### EXERCISE REQUIREMENTS:
Go through the material line by line and tally those containing the string "https". Only the tally is wanted.

### PROVIDED DATA:
-*-*-

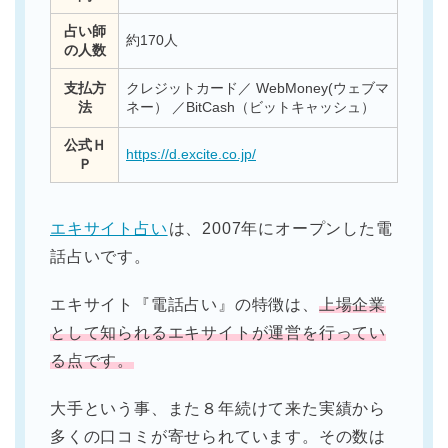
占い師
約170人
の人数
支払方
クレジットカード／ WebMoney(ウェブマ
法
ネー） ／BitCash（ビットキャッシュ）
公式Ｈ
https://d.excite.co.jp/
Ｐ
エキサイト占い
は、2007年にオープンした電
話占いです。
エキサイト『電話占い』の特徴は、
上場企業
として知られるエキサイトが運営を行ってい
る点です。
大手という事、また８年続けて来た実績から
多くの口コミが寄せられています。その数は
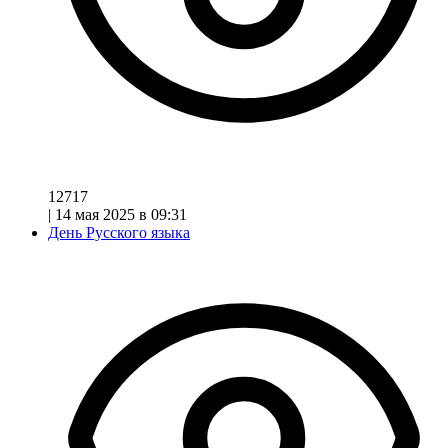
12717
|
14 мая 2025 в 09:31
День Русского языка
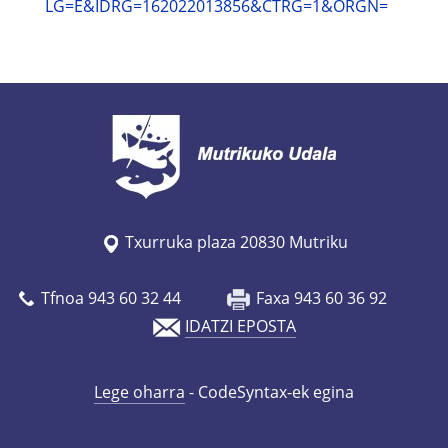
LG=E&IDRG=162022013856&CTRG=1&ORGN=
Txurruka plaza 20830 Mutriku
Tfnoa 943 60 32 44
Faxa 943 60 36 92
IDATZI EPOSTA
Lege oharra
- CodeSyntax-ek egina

-*-*-

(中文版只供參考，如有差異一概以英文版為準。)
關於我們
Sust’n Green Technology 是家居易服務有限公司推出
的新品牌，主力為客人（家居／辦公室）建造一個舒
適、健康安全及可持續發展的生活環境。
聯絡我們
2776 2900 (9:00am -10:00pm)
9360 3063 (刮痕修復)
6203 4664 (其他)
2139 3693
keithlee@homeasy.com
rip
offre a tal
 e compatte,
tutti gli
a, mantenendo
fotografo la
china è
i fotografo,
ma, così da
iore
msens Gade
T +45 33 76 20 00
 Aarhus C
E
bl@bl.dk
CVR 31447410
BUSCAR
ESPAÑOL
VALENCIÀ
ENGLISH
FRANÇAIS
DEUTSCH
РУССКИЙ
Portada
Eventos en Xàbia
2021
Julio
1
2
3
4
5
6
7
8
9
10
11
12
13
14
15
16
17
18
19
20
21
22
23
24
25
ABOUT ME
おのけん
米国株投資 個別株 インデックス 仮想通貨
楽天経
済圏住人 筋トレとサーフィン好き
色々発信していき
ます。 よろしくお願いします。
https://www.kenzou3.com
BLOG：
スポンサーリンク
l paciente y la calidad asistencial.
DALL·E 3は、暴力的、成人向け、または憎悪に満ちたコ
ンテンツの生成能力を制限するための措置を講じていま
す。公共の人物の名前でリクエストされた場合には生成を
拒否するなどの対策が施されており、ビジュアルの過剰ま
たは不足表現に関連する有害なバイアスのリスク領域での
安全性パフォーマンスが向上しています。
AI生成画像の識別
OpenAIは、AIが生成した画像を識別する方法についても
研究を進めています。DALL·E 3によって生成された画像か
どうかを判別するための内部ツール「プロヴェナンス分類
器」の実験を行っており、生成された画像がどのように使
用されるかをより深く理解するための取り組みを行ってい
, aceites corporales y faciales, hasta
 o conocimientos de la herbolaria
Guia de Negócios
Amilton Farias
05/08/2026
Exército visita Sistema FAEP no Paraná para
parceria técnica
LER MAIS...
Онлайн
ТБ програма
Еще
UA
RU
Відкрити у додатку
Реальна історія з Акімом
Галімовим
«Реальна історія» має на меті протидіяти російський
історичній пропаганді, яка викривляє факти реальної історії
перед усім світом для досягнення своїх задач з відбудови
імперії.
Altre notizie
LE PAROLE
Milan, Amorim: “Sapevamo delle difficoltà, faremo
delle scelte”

-*-*-

### EXPECTED ANSWER:
2